A Trailblazing Researcher

“The importance of Matty’s work cannot be overstated,” said Liise-anne Pirofski, M.D., the Selma and Dr. Jacques Mitrani Chair in Biomedical Research at Einstein. “Every time you make or use a monoclonal antibody to find a receptor or a protein, do FACS [fluorescence-activated cell sorting] or develop a monoclonal antibody that you hope to translate into a therapeutic, you are benefitting from Matty’s perfection of hybridoma technology.”

If Dr. Scharff’s career had ended then and there, he would still have earned a spot in immunology’s pantheon. But he would go on to make many other contributions. For example, with Betty Diamond, M.D., he showed that autoantibodies, which cause type 1 diabetes and other autoimmune diseases, arise during the response to foreign antigens. In collaboration with Winfried Edelmann, Ph.D., he described how normal DNA repair mechanisms become error-prone in B cells; the resulting increase in B-cell mutations contributes greatly to antibody diversity and increases the likelihood that at least one variety of antibody will have high affinity for a particular antigen. These and other accomplishments have been reported in 300 scientific papers, and led to his election to the National Academy of Sciences and the American Academy of Arts and Sciences, along with many individual awards.

** Required work **
a) Summarize the passage in two sentences.
b) According to the passage, why does error-prone DNA repair in B cells matter for the immune response?
c) How many scientific papers have reported Dr. Scharff's accomplishments, according to the passage?

[Data extracted from a collection]
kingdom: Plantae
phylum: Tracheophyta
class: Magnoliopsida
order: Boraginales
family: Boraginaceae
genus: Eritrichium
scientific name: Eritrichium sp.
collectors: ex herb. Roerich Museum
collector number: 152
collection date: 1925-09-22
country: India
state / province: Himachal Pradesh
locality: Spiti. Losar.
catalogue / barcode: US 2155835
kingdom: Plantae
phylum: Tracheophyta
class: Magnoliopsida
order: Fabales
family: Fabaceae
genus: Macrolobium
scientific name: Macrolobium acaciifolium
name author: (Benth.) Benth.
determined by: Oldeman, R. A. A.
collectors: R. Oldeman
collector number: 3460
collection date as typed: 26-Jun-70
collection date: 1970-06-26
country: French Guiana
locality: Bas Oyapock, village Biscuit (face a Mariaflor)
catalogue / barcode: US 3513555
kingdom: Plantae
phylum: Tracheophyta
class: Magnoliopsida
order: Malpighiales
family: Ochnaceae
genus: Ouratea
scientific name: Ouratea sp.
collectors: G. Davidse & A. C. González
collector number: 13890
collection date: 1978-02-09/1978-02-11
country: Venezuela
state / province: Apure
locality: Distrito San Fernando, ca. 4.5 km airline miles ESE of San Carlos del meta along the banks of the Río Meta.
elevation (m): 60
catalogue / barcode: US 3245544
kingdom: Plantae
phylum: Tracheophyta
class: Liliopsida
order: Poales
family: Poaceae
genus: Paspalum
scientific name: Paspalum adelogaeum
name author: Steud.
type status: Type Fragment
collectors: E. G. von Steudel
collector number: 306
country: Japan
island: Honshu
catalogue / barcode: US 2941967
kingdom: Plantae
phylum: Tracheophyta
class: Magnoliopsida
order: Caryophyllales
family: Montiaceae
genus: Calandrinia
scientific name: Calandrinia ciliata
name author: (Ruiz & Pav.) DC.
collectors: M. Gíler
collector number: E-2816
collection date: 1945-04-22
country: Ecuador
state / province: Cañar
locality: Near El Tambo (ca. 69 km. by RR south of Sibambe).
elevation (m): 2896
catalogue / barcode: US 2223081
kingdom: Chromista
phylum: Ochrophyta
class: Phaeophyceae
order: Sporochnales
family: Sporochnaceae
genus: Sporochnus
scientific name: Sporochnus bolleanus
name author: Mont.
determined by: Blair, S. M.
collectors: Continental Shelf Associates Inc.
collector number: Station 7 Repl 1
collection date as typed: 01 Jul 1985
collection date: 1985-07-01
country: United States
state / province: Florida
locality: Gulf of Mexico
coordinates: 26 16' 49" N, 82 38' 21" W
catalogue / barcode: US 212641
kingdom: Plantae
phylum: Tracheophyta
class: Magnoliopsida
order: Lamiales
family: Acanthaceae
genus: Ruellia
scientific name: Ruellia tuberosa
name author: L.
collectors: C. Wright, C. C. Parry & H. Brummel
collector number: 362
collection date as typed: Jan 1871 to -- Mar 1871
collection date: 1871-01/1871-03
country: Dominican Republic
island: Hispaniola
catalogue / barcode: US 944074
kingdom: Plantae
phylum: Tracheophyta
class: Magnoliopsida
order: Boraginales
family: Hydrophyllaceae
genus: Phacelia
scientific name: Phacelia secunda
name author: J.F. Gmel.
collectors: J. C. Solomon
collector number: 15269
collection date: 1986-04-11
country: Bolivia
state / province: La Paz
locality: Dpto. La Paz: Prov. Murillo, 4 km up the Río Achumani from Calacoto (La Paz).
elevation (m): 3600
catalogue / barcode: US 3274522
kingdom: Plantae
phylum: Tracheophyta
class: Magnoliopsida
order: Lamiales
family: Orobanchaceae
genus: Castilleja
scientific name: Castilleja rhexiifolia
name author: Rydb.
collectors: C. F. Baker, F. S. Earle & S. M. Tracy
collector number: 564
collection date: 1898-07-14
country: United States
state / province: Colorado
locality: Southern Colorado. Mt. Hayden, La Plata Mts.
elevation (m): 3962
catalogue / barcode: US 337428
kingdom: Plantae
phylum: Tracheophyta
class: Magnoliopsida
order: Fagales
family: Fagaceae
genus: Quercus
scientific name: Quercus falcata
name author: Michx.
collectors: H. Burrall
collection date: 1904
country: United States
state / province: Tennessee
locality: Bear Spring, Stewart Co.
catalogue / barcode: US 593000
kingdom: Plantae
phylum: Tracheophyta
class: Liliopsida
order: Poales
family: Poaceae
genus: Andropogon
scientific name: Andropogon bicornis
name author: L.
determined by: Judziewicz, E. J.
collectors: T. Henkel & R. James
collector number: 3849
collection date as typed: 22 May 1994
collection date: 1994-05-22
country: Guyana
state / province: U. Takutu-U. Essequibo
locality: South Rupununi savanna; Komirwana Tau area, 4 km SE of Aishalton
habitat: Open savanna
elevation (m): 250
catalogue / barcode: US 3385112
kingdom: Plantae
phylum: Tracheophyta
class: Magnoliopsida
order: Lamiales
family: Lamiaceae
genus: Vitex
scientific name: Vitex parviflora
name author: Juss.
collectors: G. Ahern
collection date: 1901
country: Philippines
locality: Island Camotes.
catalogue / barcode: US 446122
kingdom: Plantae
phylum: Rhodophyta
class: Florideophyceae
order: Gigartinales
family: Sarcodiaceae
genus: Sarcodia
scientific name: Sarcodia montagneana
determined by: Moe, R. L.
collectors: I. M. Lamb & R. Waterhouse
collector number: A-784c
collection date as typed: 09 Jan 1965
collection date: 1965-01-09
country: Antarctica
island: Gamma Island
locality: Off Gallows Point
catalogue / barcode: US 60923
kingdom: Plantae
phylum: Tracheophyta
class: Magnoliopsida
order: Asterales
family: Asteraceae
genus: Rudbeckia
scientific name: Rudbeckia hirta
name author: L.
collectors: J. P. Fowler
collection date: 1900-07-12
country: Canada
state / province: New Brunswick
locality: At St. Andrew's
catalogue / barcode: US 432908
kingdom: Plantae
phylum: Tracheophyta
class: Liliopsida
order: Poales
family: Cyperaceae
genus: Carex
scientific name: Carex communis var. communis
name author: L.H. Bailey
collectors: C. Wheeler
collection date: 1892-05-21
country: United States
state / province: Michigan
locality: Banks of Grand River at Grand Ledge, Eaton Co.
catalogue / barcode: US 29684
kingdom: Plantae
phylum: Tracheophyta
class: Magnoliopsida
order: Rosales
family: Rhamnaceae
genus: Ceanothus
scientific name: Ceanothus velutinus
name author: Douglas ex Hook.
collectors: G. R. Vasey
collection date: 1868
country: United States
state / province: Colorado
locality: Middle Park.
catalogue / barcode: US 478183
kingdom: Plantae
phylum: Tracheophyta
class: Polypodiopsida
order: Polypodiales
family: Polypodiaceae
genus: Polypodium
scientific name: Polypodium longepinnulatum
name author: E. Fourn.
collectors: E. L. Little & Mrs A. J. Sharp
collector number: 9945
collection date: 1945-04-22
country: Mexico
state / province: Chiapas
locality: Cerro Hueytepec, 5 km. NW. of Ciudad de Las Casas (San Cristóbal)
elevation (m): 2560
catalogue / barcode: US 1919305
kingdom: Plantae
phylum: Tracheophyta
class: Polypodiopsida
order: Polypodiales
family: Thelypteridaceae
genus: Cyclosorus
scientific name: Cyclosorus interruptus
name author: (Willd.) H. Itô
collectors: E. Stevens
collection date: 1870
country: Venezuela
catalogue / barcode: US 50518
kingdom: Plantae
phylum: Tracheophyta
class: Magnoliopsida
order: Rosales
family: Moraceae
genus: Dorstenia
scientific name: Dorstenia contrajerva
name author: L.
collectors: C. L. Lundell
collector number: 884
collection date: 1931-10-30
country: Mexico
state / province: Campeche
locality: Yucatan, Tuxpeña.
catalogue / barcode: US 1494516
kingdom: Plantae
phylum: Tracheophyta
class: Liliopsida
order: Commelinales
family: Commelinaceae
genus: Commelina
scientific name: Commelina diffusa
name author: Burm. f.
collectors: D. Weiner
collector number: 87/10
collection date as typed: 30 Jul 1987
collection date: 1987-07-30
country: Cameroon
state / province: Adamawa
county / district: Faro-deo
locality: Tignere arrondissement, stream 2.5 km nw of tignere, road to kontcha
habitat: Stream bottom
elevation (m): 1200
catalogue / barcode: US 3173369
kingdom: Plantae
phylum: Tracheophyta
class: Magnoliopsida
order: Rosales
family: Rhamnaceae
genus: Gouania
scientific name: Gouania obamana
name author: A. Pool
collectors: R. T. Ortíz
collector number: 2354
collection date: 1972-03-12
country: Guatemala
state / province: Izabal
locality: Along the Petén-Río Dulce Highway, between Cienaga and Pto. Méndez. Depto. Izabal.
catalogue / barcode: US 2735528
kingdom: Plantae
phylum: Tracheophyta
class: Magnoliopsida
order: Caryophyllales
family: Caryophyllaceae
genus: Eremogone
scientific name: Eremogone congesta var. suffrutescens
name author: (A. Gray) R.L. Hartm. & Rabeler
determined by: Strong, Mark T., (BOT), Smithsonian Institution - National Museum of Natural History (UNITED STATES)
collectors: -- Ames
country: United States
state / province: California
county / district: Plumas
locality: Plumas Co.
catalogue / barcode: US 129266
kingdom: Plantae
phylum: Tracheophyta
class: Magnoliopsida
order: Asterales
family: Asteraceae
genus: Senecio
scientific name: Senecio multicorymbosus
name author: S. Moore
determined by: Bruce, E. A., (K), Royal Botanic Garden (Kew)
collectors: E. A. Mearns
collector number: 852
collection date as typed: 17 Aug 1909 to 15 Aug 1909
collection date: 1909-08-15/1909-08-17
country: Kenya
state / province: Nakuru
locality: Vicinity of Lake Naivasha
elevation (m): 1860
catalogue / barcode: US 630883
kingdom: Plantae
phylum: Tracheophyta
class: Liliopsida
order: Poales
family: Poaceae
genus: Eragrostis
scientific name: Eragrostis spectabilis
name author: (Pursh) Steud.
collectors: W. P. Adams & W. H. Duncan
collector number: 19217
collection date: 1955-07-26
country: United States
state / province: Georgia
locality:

** Answers by item **
a) Liise-anne Pirofski says the importance of Dr. Scharff's work cannot be overstated, because anyone who makes or uses monoclonal antibodies benefits from his perfection of hybridoma technology. He went on to make many other contributions, including showing with Betty Diamond that autoantibodies arise during the response to foreign antigens and describing with Winfried Edelmann how DNA repair becomes error-prone in B cells, work that led to his election to the National Academy of Sciences and the American Academy of Arts and Sciences.

b) Error-prone repair increases B-cell mutations, which contributes greatly to antibody diversity. That diversity makes it more likely that at least one variety of antibody will have high affinity for a particular antigen.

c) 300 scientific papers.